[Records from a data source]
──────────
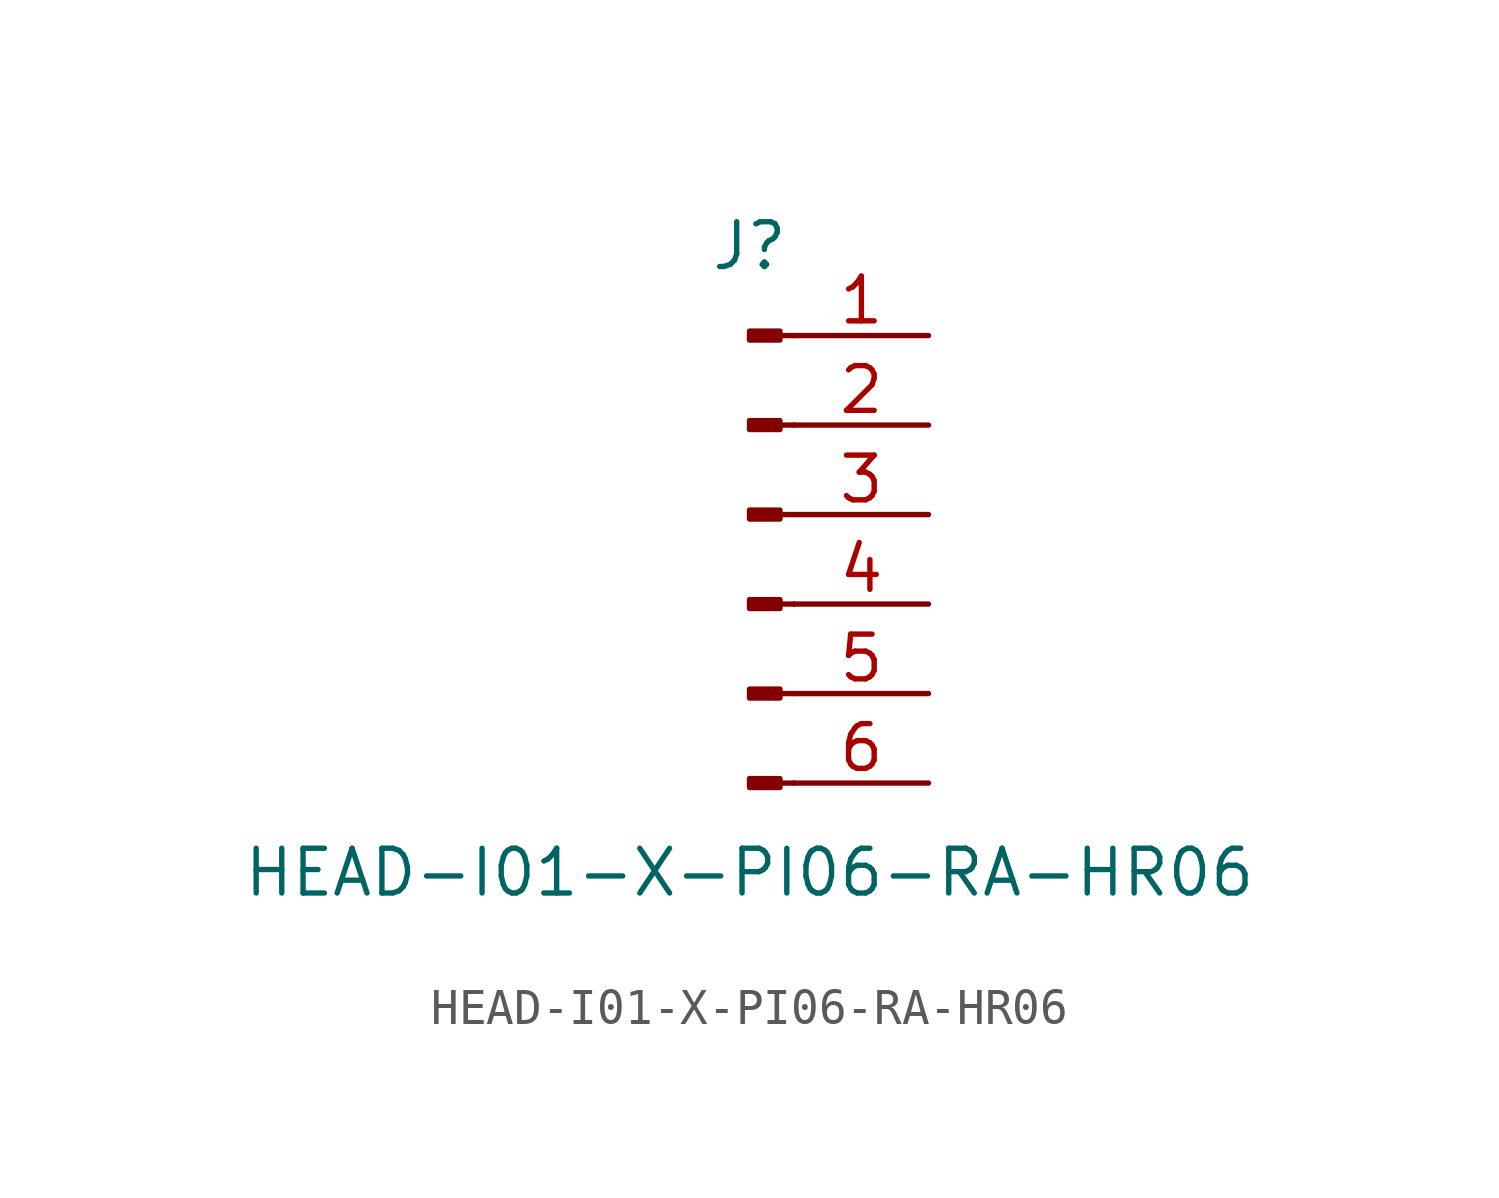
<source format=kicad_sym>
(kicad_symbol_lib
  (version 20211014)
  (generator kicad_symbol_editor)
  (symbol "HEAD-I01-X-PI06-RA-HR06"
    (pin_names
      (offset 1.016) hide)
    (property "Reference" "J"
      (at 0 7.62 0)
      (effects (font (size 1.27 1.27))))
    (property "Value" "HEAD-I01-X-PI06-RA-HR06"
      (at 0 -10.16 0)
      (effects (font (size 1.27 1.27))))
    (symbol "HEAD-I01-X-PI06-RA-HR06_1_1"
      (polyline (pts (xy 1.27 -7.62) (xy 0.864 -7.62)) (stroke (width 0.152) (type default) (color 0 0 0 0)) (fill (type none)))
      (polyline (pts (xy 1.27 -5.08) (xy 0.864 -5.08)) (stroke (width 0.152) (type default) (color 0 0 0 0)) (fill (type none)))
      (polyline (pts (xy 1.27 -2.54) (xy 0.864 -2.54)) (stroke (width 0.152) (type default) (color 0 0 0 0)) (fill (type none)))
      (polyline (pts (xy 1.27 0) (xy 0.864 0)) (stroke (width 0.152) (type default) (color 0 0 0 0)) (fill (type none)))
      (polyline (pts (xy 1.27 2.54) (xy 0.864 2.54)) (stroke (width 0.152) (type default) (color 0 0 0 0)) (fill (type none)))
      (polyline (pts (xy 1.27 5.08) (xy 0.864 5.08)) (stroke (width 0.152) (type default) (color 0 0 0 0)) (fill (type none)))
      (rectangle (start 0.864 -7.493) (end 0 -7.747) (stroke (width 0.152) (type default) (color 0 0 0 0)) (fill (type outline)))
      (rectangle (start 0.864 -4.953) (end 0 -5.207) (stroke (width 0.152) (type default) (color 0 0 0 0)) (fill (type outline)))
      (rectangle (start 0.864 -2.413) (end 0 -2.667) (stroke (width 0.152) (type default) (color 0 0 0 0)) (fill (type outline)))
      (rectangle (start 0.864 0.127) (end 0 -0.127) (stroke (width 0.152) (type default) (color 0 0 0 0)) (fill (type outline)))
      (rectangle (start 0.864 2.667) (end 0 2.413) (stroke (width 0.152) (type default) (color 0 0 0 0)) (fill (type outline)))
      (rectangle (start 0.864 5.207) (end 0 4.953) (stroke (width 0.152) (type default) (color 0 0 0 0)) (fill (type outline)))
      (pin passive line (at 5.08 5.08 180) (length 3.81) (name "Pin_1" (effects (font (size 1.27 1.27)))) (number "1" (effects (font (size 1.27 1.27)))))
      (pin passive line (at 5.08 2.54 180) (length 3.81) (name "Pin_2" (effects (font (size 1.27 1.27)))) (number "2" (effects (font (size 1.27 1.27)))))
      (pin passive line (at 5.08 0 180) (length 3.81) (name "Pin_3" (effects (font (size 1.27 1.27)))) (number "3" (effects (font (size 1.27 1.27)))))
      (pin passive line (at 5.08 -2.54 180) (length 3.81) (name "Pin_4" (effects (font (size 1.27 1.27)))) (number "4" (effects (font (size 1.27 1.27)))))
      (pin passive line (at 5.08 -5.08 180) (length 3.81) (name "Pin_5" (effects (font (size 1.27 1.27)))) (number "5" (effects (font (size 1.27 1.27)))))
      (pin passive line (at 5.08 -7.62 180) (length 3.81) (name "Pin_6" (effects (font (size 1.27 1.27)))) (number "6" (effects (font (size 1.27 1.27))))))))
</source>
──────────
» WHAT TO DO: Repeat the lines above, starting at the first and stopping after the line that holds "(at 0 -10.16 0)", with the pictures left out.

» YOUR RESPONSE:
<source format=kicad_sym>
(kicad_symbol_lib
  (version 20211014)
  (generator kicad_symbol_editor)
  (symbol "HEAD-I01-X-PI06-RA-HR06"
    (pin_names
      (offset 1.016) hide)
    (property "Reference" "J"
      (at 0 7.62 0)
      (effects (font (size 1.27 1.27))))
    (property "Value" "HEAD-I01-X-PI06-RA-HR06"
      (at 0 -10.16 0)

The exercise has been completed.